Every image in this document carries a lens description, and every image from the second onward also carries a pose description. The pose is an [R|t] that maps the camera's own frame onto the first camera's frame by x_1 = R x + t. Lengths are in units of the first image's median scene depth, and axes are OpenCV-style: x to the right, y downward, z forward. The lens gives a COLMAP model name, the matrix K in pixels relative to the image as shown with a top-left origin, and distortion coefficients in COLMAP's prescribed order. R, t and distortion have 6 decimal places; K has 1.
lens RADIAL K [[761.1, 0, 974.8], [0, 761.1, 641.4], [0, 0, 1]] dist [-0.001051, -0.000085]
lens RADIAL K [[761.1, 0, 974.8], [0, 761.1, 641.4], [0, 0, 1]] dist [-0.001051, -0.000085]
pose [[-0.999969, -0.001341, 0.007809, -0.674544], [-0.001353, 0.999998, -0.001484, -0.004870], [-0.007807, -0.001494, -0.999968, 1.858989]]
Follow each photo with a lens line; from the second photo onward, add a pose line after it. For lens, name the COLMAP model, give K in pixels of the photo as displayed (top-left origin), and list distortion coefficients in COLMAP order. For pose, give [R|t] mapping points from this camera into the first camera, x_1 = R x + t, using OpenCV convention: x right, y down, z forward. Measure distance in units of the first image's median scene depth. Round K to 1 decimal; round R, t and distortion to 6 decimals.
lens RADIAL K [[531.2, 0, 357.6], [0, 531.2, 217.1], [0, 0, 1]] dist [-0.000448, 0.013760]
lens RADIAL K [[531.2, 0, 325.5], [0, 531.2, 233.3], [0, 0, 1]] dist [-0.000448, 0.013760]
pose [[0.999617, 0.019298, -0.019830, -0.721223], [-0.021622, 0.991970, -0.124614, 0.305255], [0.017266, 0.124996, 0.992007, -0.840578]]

• **Activity**
Please rewrite the records from the line with "Follow each photo" to the line with "217.1], [0, 0, 1]] dist [-0.000448, 0.013760]", changing "top-left origin" to "upper-left corner" and leaving everything else as it is.

• **Task answer**
Follow each photo with a lens line; from the second photo onward, add a pose line after it. For lens, name the COLMAP model, give K in pixels of the photo as displayed (upper-left corner), and list distortion coefficients in COLMAP order. For pose, give [R|t] mapping points from this camera into the first camera, x_1 = R x + t, using OpenCV convention: x right, y down, z forward. Measure distance in units of the first image's median scene depth. Round K to 1 decimal; round R, t and distortion to 6 decimals.
lens RADIAL K [[531.2, 0, 357.6], [0, 531.2, 217.1], [0, 0, 1]] dist [-0.000448, 0.013760]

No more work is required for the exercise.